Afrikanische Tradition, die dafür verantwortlich ist, dass Ebola Uganda Boy tötet, nachdem sie Viren an Verwandte verbreitet hat?

Ebolamap
Ebolamap
Profilbild
Geschrieben von Jürgen T Steinmetz

Lokale kulturelle Anforderungen können der Grund für drei Einzelfälle von Ebola in Uganda sein. Obwohl die Grenzregion ein Tourismus-Transportzentrum ist, sind Besucher nach Angaben von Tourismusbeamten in Uganda durch den jüngsten Ebola-Ausbruch nicht gefährdet.

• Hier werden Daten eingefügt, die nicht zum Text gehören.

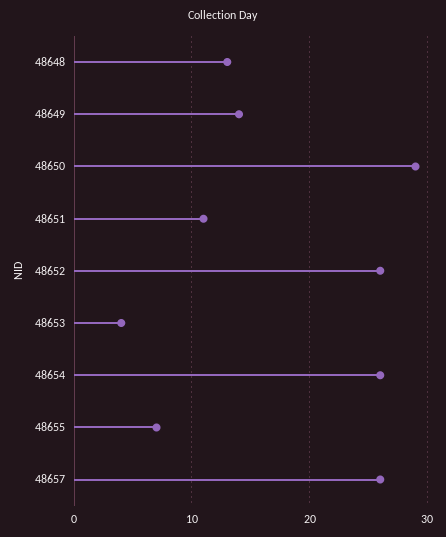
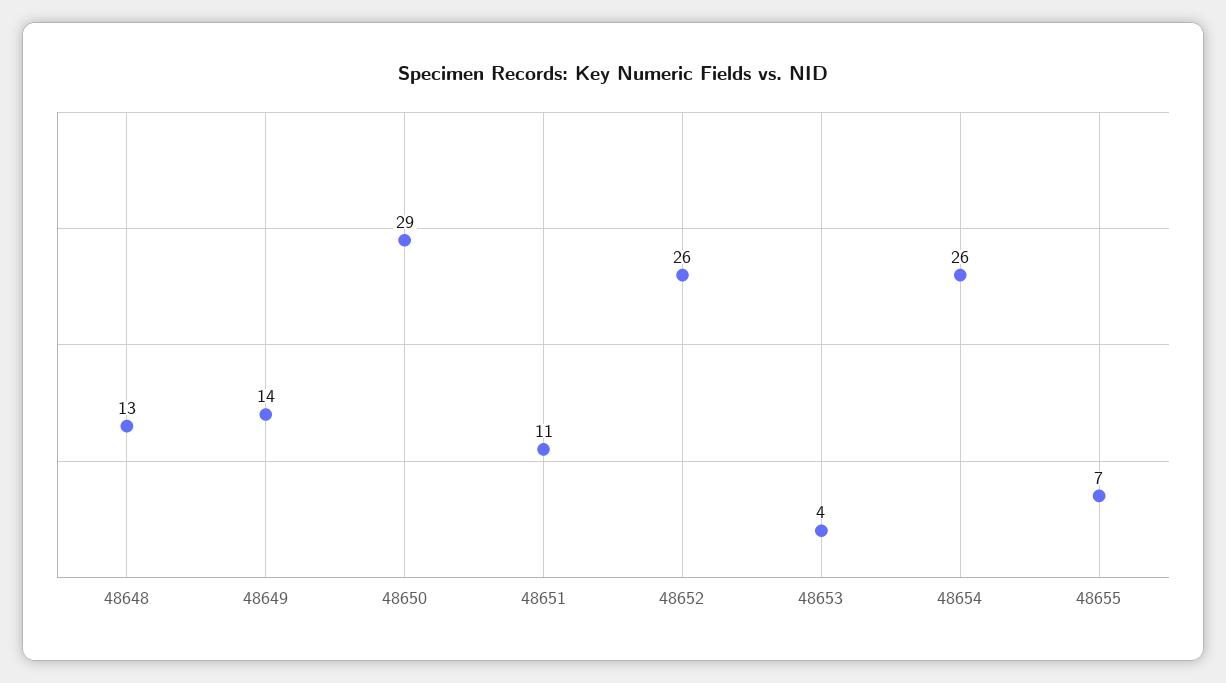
48657: 26 -> none

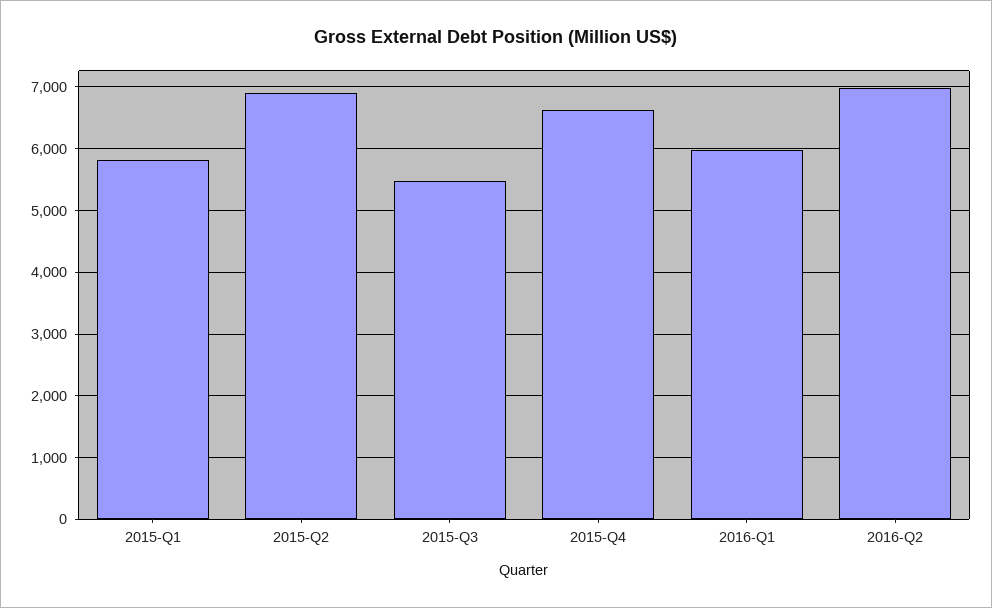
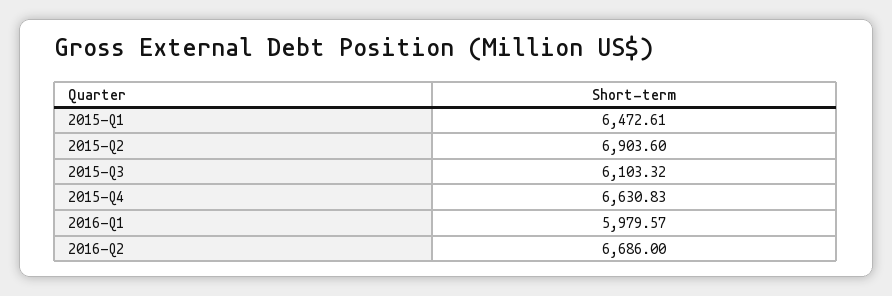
2015-Q1: 5800 -> 6472.61
2015-Q3: 5500 -> 6103.32
2016-Q2: 7000 -> 6686

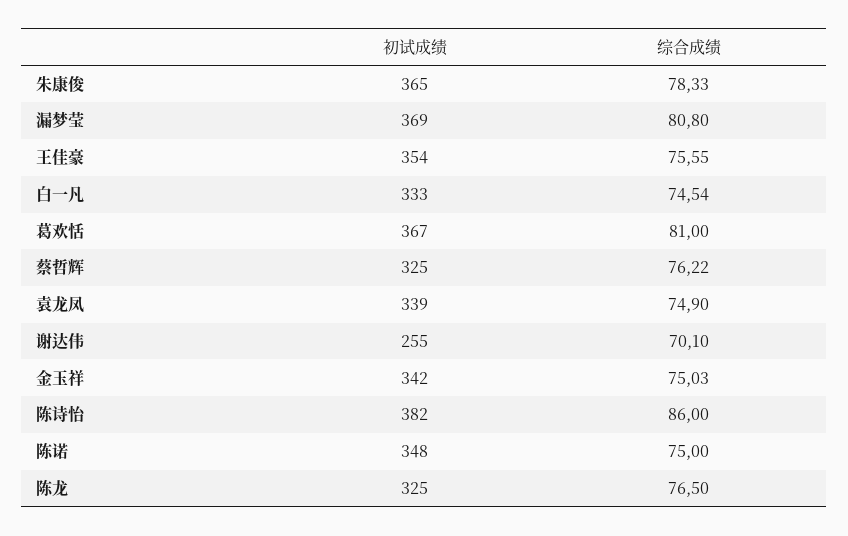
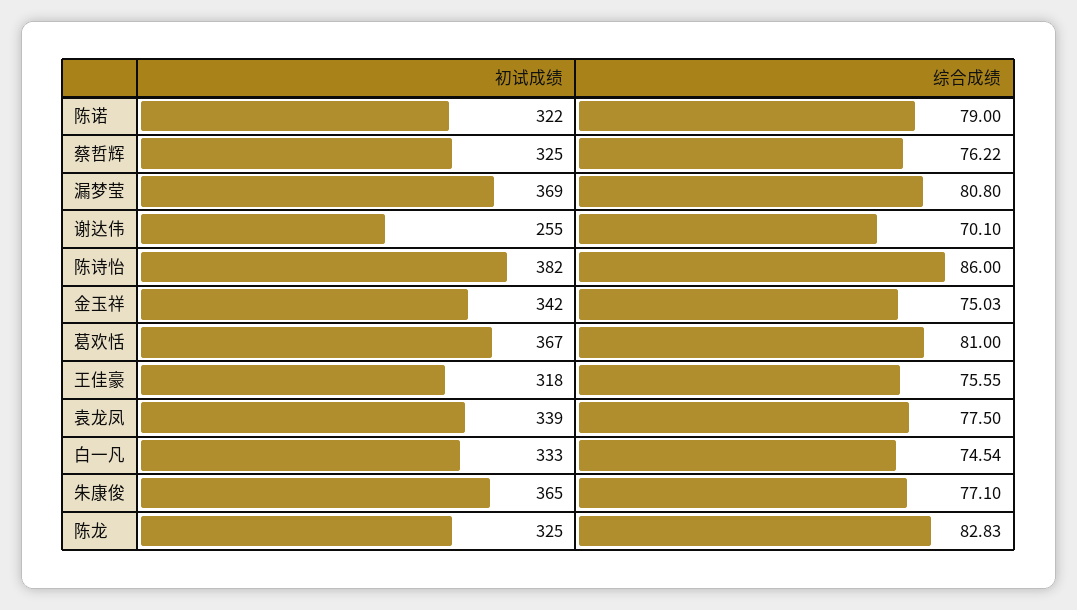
综合成绩, 朱康俊: 78.33 -> 77.1
初试成绩, 王佳豪: 354 -> 318
综合成绩, 袁龙凤: 74.9 -> 77.5
初试成绩, 陈诺: 348 -> 322
综合成绩, 陈诺: 75 -> 79
综合成绩, 陈龙: 76.5 -> 82.83

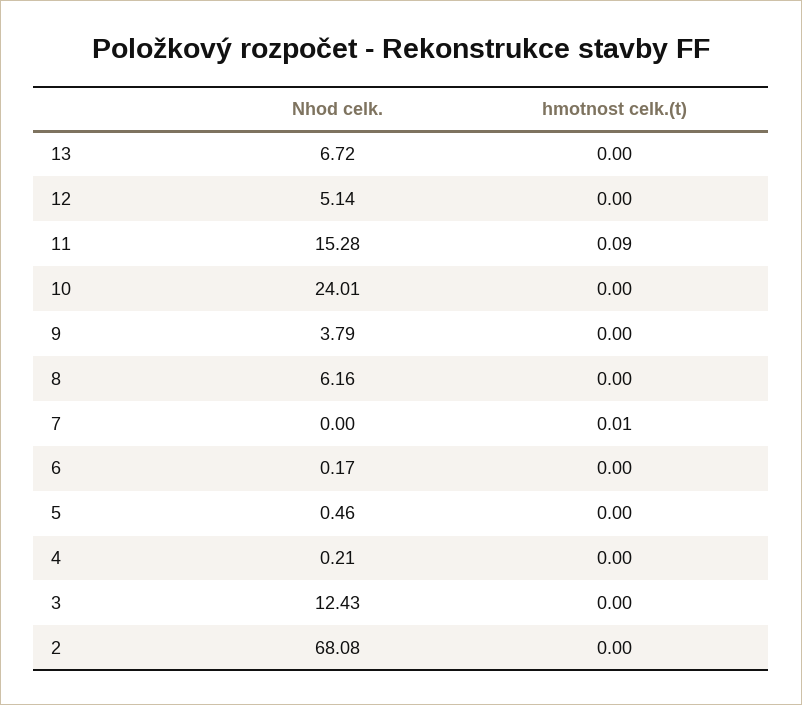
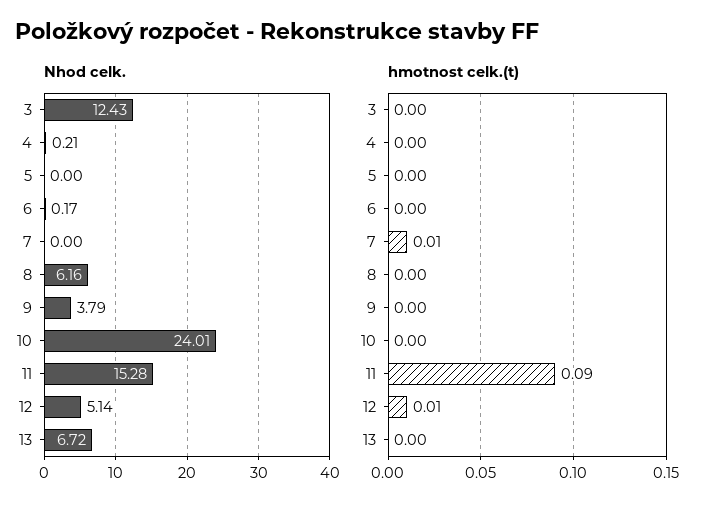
hmotnost celk.(t), 12: 0 -> 0.01
Nhod celk., 5: 0.46 -> 0
Nhod celk., 2: 68.08 -> none
hmotnost celk.(t), 2: 0 -> none

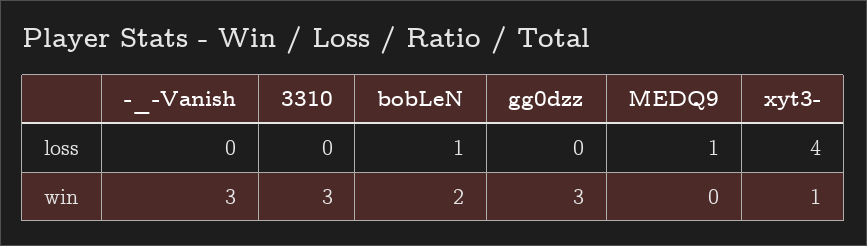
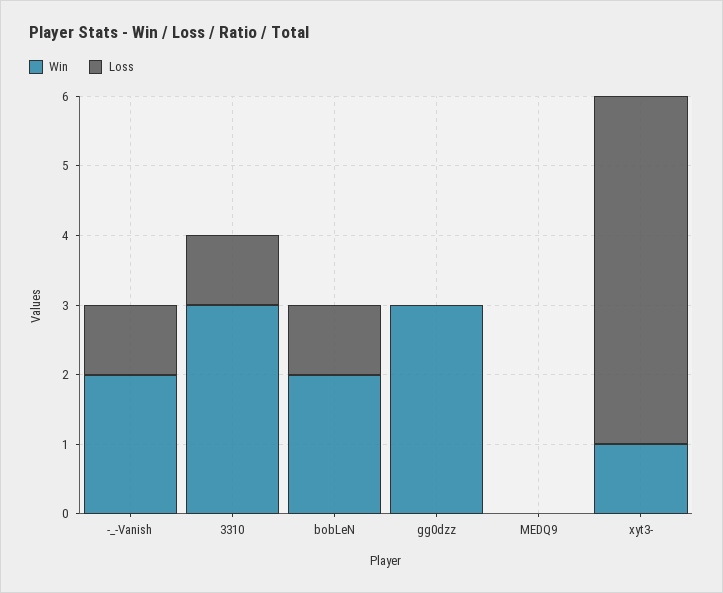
loss, -_-Vanish: 0 -> 1
loss, 3310: 0 -> 1
loss, MEDQ9: 1 -> 0
loss, xyt3-: 4 -> 5
win, -_-Vanish: 3 -> 2

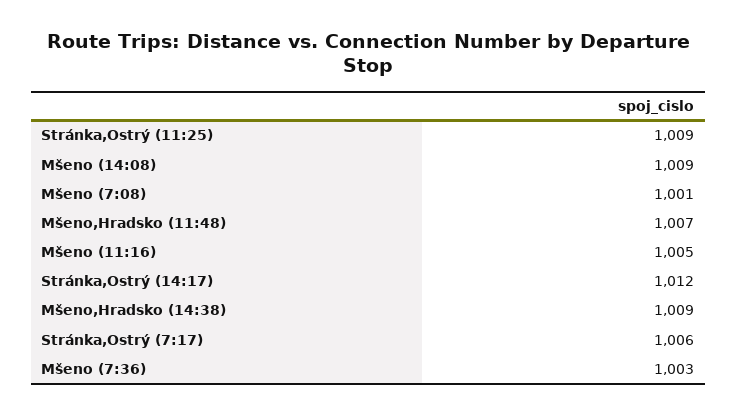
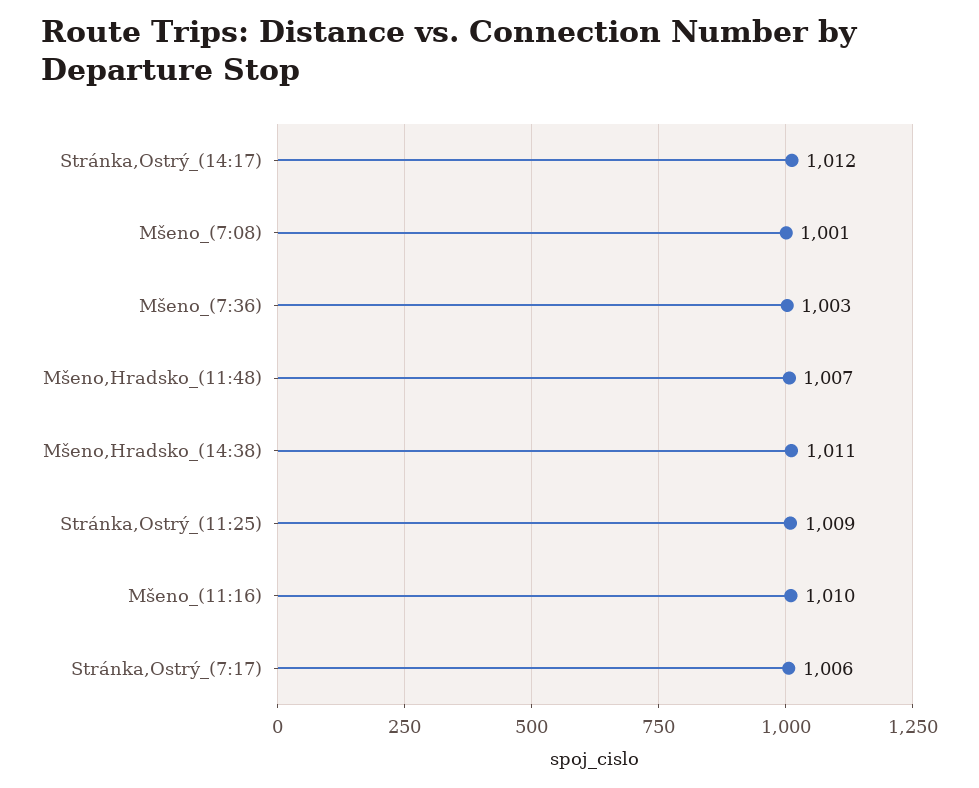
Mšeno (14:08): 1009 -> none
Mšeno (11:16): 1005 -> 1010
Mšeno,Hradsko (14:38): 1009 -> 1011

Die drei Opfer gehören zur selben Familie, die den Regeln einer alten lokalen Tradition folgte. Ein lokaler Brauch, die Verstorbenen zu ehren, indem man sie vor ihren Beerdigungen berührt, ist höchstwahrscheinlich der Grund, warum Uganda mit drei Fällen von Ebola zu kämpfen hat.

Ein 5-jähriger Junge reiste am 9. Juni aus der Demokratischen Republik Kongo nach Uganda, nachdem er an der Beerdigung seines Großvaters teilgenommen hatte. Quellen zufolge starb der Großvater, nachdem er an Ebola erkrankt war. Kulturelle Regeln in einigen ost- und westafrikanischen Ländern erwarten, dass diejenigen, die den Tod eines nahen Verwandten ehren, die Leiche vor der Beerdigung berühren. Der junge Mann, der krank wurde und später starb, berührte die Leiche seines Großvaters zusammen mit seinem Bruder und seiner Großmutter, die an der Beerdigung teilnahmen. Heute wurde bekannt gegeben, dass sein jüngerer Bruder und seine Großmutter ebenfalls infiziert waren und der 5-jährige Junge heute gestorben ist.

Ebola-Opfer sind unmittelbar nach dem Tod am ansteckendsten - was bedeutet, dass afrikanische Bestattungspraktiken, bei denen Familien die Körper berühren, die Krankheit verbreiten können. In den Überresten eines verstorbenen Opfers lebt Ebola weiter. Tränen, Speichel, Urin, Blut - alle werden von einer tödlichen Viruslast überschwemmt, die jedes Leben zu stehlen droht, das sie berührt. Flüssigkeiten außerhalb des Körpers (und im Tod gibt es viele) sind hoch ansteckend. Nach Angaben der Weltgesundheitsorganisation bleiben sie dies mindestens drei Tage lang.

Bis zum 12. Juni hat das ugandische Gesundheitsministerium drei Fälle von Ebola in Westuganda nahe der Grenze zur Demokratischen Republik Kongo bestätigt. Die Vereinigten Staaten haben großes Vertrauen in die Fähigkeit der ugandischen Regierung, in Abstimmung mit den Partnern auf den Ausbruch zu reagieren. Die US-Regierung hat stark in Ugandas Vorbereitungen zur Bekämpfung von Ebola durch technische und finanzielle Hilfe investiert, und wir werden weiterhin Hilfe leisten, um die Ausbreitung der Krankheit zu verhindern.

Um aktuelle Informationen zur Situation zu erhalten, empfehlen wir Ihnen, dem ugandischen Gesundheitsministerium sowie der Weltgesundheitsorganisation zu folgen Ebola-Lageberichte.